Exercise goal:
Which lines in the data contain the word "work"? Please copy each of them.

--------------------------------

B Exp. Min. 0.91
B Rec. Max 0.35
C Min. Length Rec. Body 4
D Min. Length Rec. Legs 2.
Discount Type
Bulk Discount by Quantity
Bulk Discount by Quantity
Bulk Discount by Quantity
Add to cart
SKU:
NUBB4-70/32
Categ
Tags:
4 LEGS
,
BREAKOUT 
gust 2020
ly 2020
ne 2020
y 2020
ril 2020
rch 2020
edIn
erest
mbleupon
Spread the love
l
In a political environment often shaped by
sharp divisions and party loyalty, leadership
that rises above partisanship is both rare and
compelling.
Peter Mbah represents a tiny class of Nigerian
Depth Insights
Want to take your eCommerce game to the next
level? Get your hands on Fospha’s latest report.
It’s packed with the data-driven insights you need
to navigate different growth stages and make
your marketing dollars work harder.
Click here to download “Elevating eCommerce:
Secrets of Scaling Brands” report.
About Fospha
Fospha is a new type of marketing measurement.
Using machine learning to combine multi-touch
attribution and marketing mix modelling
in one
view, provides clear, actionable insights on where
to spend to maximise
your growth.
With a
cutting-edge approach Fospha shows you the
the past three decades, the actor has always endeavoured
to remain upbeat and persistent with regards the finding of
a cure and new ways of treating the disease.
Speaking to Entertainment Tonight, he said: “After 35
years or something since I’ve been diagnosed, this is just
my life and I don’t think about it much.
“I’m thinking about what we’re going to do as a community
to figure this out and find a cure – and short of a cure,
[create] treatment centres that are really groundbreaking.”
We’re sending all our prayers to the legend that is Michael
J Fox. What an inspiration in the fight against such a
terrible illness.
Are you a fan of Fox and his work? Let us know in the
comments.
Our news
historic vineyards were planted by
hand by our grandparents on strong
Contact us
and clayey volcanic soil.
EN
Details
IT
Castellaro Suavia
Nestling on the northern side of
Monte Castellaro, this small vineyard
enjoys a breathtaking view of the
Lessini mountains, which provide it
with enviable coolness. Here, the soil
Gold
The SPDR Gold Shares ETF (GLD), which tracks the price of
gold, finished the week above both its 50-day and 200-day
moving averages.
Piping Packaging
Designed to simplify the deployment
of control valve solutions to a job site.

--------------------------------

Solution below:
your marketing dollars work harder.
Are you a fan of Fox and his work? Let us know in the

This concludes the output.